Authorization gets harder. Scoping what an AI can do on a user’s behalf is meaningfully trickier than gating a human. A human won’t accidentally delete 400 pages because they misread a prompt. An agent might. We’ve leaned heavily on scoped tokens, explicit confirmation patterns for destructive operations, and audit logging.
Hallucination and misuse risk. Agents will call your tools in ways you didn’t design for. Wrong parameters, weird sequencing, attempting operations that don’t quite make sense. Your server has to be defensive in ways an internal API doesn’t.
Observability is a new discipline. “The AI did something strange” is a hard support ticket. You need logging that captures the agent’s reasoning context, not just the request payload, or you’ll spend hours reconstructing what happened.
The spec is still moving. Auth flows, streaming, server registries, and discovery patterns are all evolving. We’ve had to update our servers multiple times to keep current. That’s manageable, but it’s not zero work.
It’s another surface to maintain. You already have an API, SDKs, webhooks, and probably a Zapier integration.

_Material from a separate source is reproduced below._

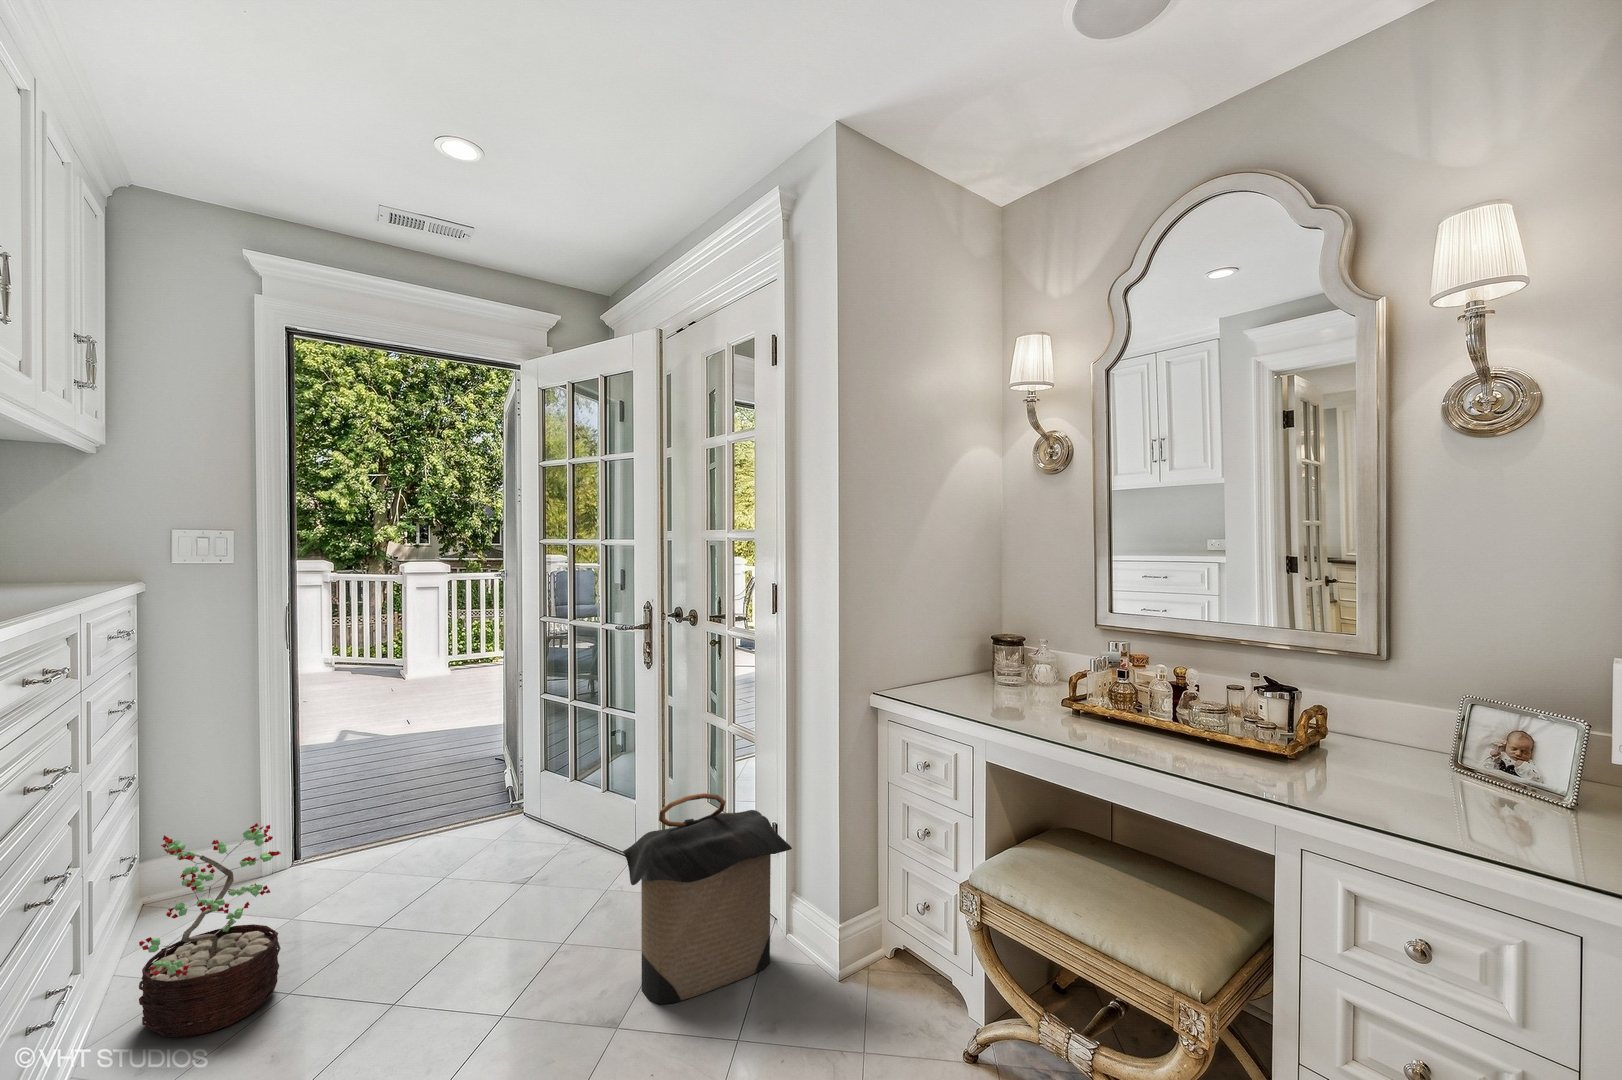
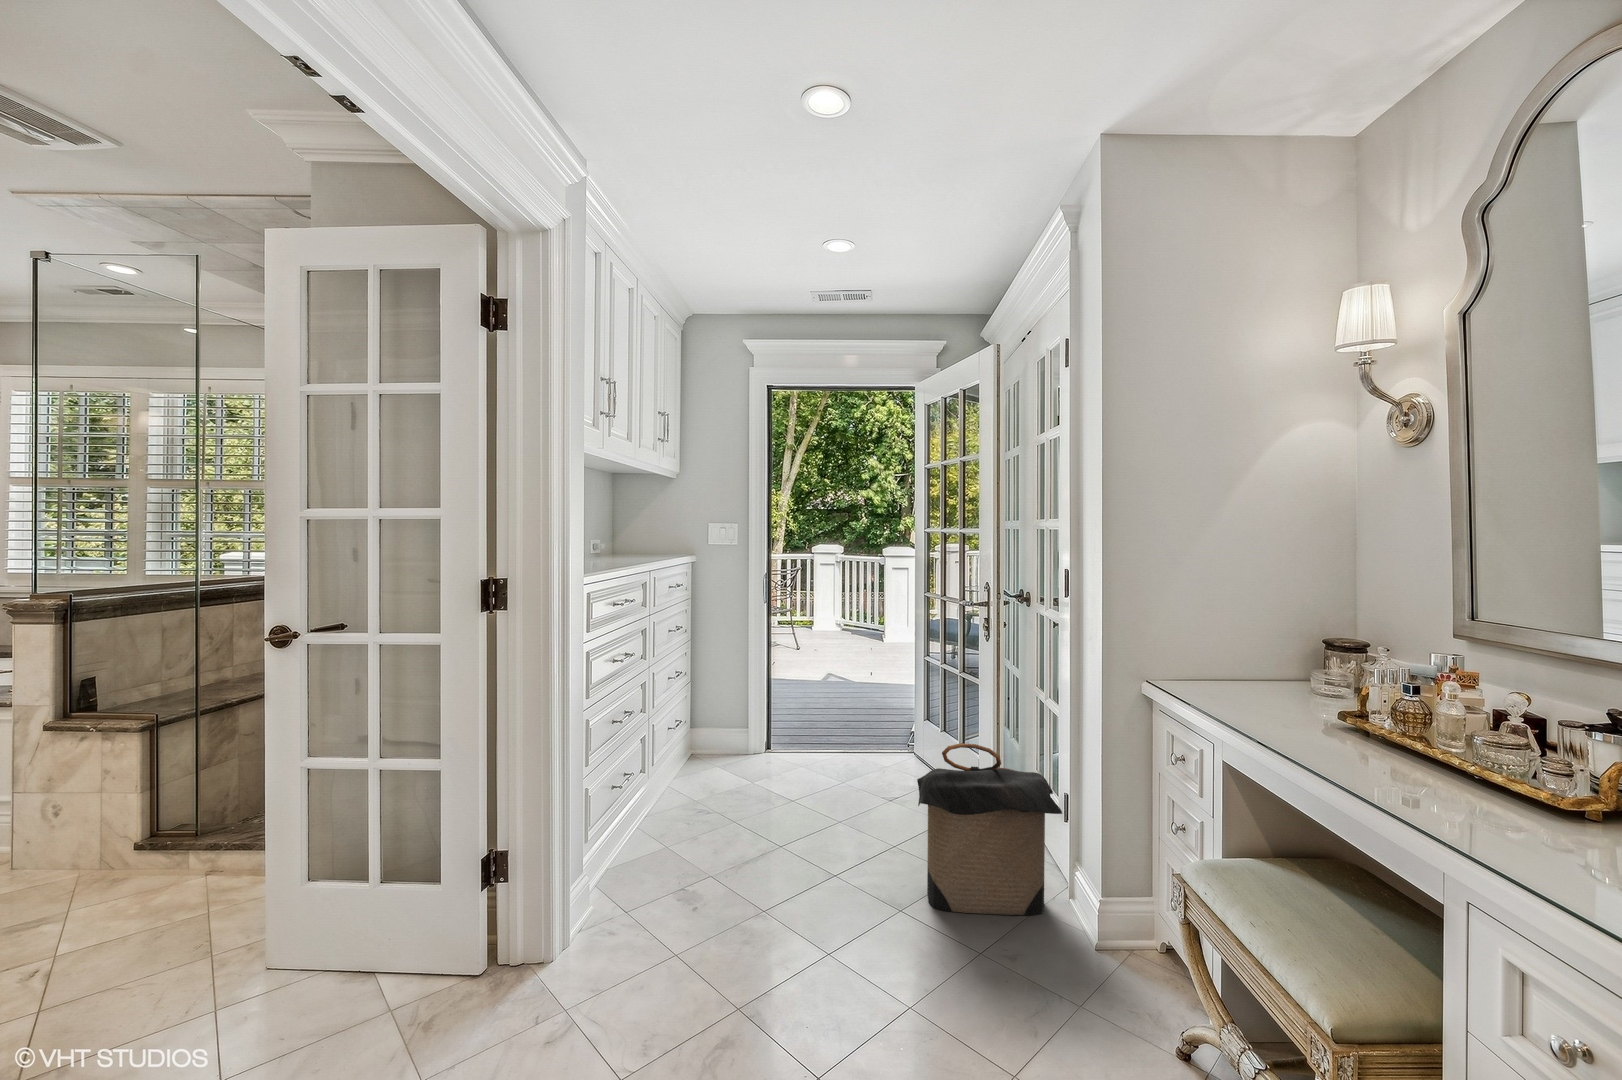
decorative plant: present [139,823,281,1037] -> none [650,705,726,829]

MCP is one more thing. Make sure you have the team bandwidth before you commit.
When MCP makes sense (and when it doesn’t)
Based on what I’ve seen, here’s my rough heuristic.
Strong fit:
- Data-heavy products where the value is in the data, not the UI (analytics, SEO tools, CRMs, ticketing systems, knowledge bases)

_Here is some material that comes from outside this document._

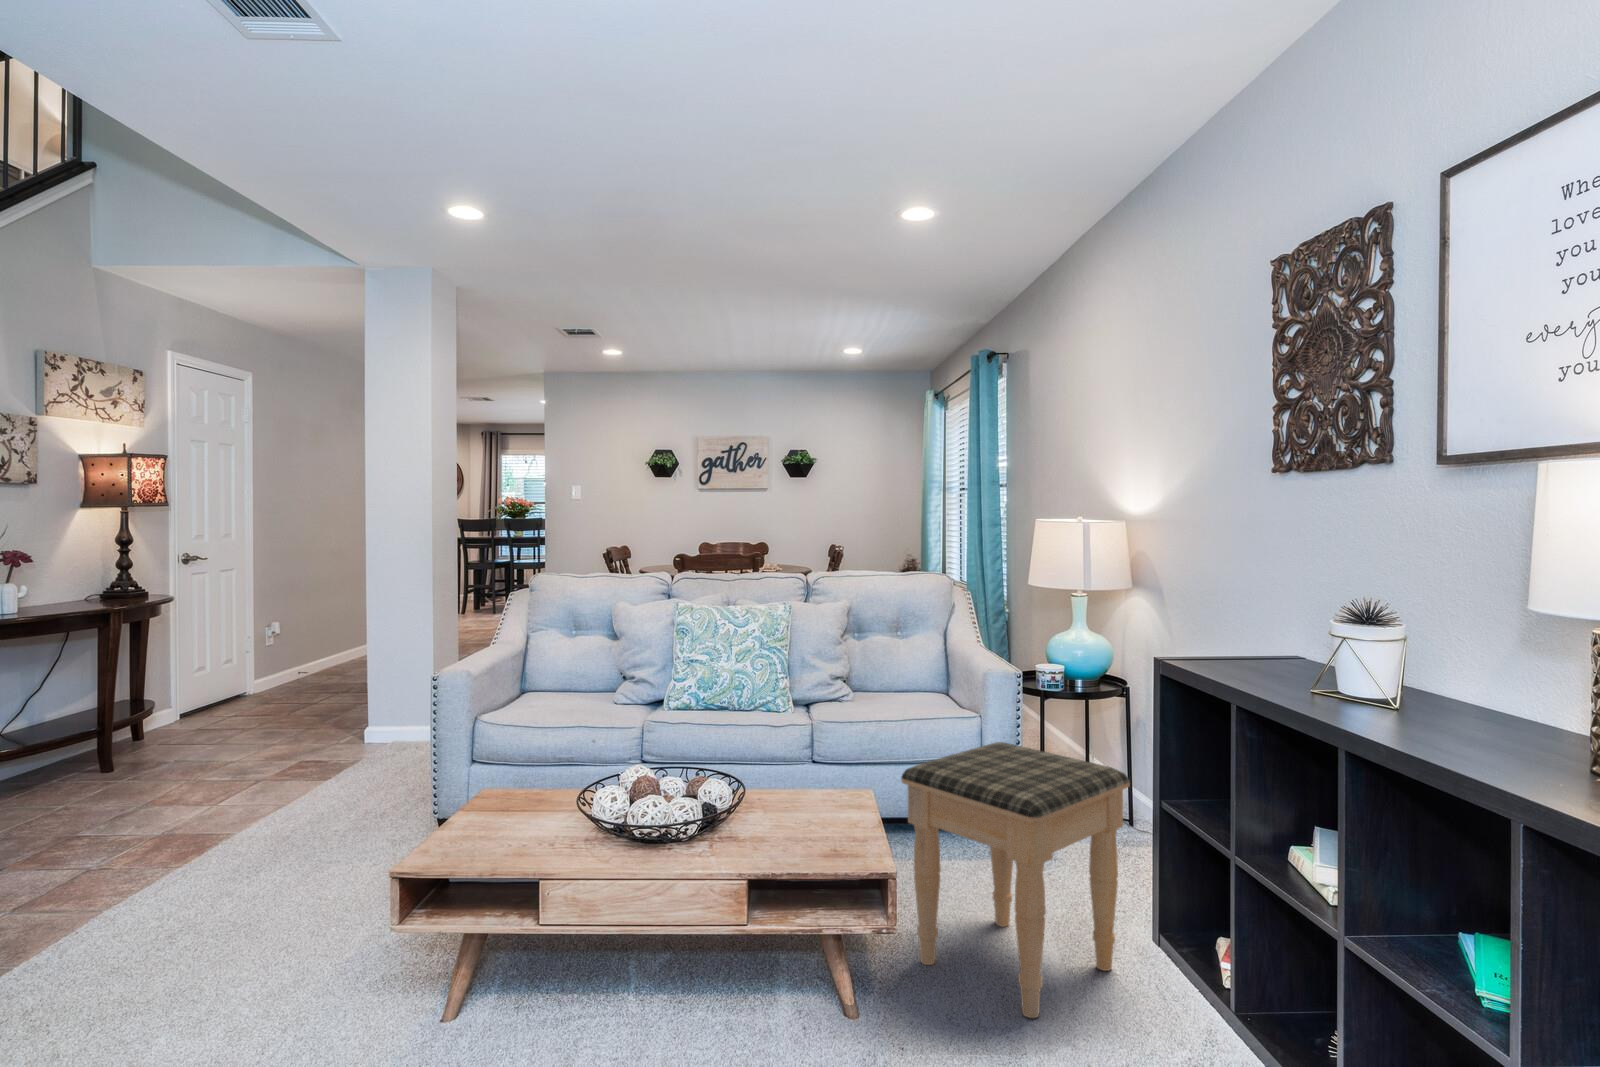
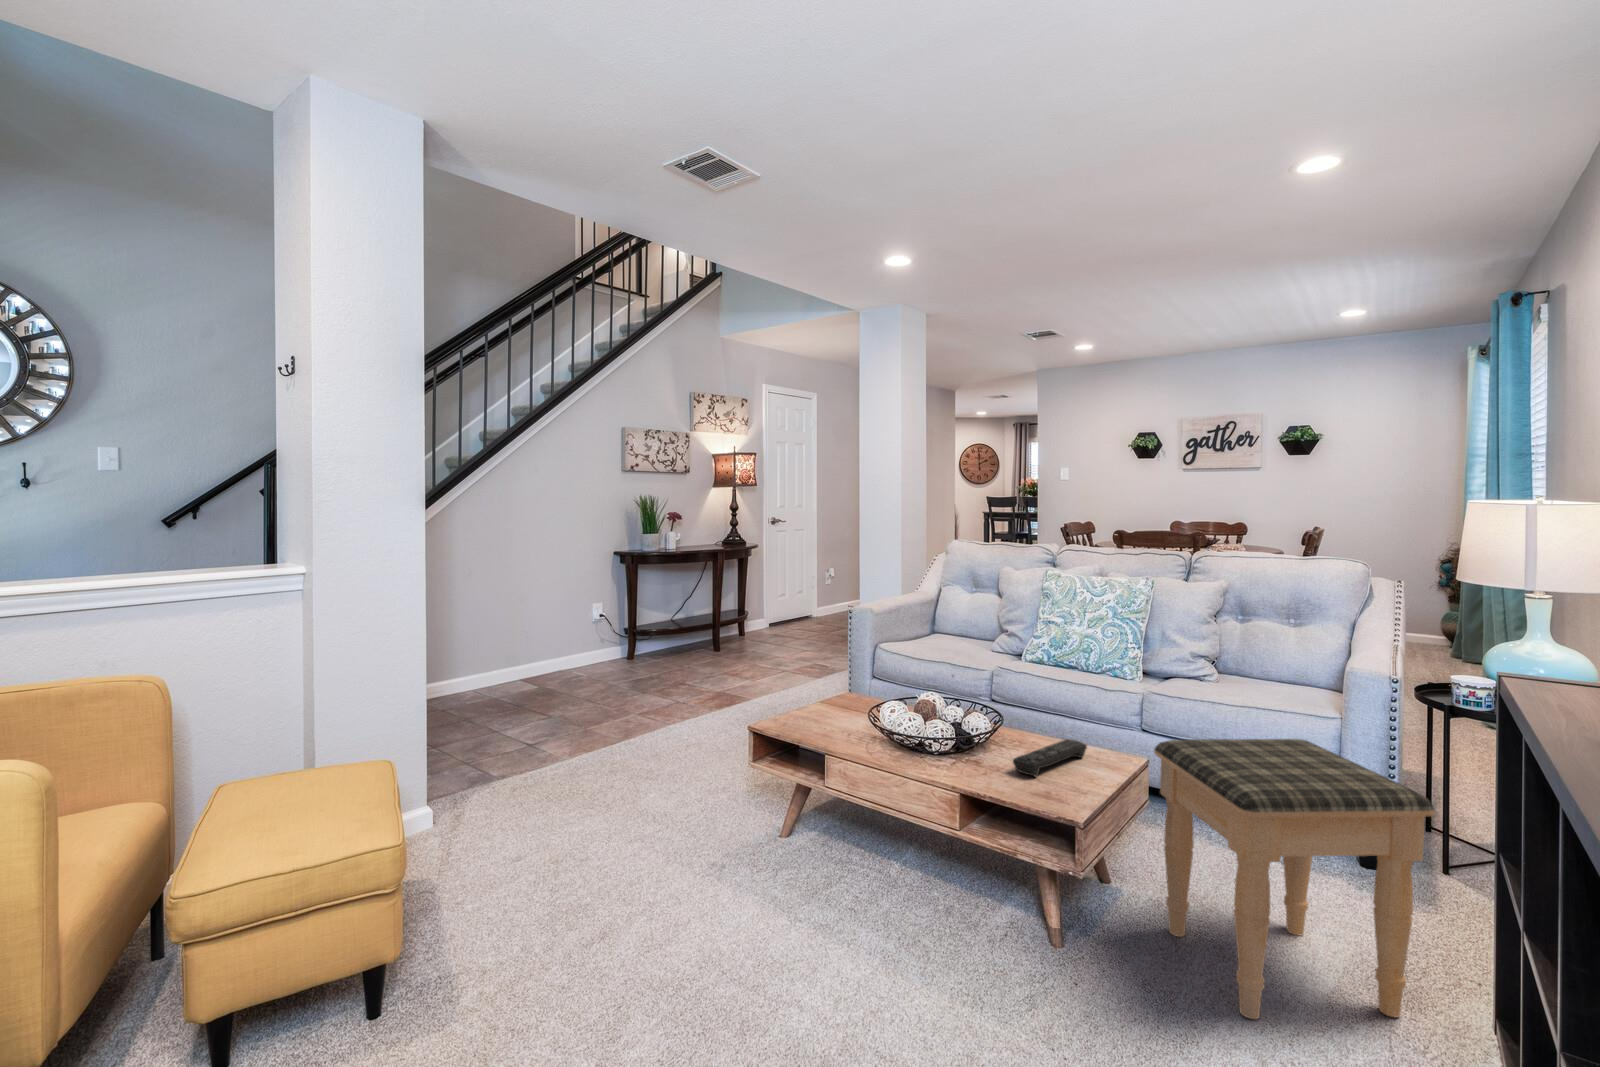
remote control: none [773,787,820,837] -> present [1013,739,1087,777]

- Productivity and workflow tools that show up inside chains of other tasks
- Developer tools, where the user is already comfortable with agentic workflows
- Anything with a clear, well-scoped set of read and write operations
Weaker fit:
- Products where the UI is the value (design tools, video editors, real-time collaboration canvases)
- Highly visual or spatial work that doesn’t translate well to text-based tool calls
- Products where the user really does need to see the whole interface to make decisions
Middle ground:
- Expose a slice. Read-only access, reporting, search, and lookups are low-risk ways to get into MCP without betting the whole product on it. You can always expand the surface area once you see what users actually do with it.
A pragmatic approach if you decide to ship one
If you’ve talked yourself into building one, a few things I’d do differently if I were starting over:
- Start narrow. Ship a small set of read-only or low-risk tools first. See what gets called, what confuses the agent, and what users actually do. Don’t expose your full API surface on day one.
- Reuse your existing API. Our MCP servers are mostly thin adapters over the same endpoints our web app uses. Don’t build a parallel backend.
- Decide hosted vs. self-hosted early. Enterprise customers will ask. Have an answer about where the server runs, who sees the data, and how auth works.
- Instrument from day one. Log which tools get called, with what arguments, and what the outcomes are. You’ll want this data for prioritizing what to build next.
- Write your tool descriptions like documentation, not marketing copy. The agent is your reader. Tell it exactly what each tool does, what the inputs mean, and what it returns. Vague descriptions lead to wrong calls.
- Plan for the spec to change. Build with the assumption you’ll be updating your server every few months for a while.
The strategic bottom line
The honest answer to “should we build an MCP server” is “probably, eventually, and maybe a small one now.” It isn’t all-or-nothing. Most SaaS companies will end up with both an API and an MCP surface, the same way most ended up with both a web app and a mobile app a decade ago.
The real question isn’t “MCP or API.” It’s “where do our users want to invoke our product from?” If the answer is increasingly “from inside an AI assistant,” then you need a presence there, and MCP is the cleanest way to build one.
The companies that show up inside AI assistants over the next 18 months will quietly own a new distribution channel. The ones that don’t will find themselves explaining, again and again, why users have to leave their AI to get to their product.
I’d rather be on the first list. That’s why we built three.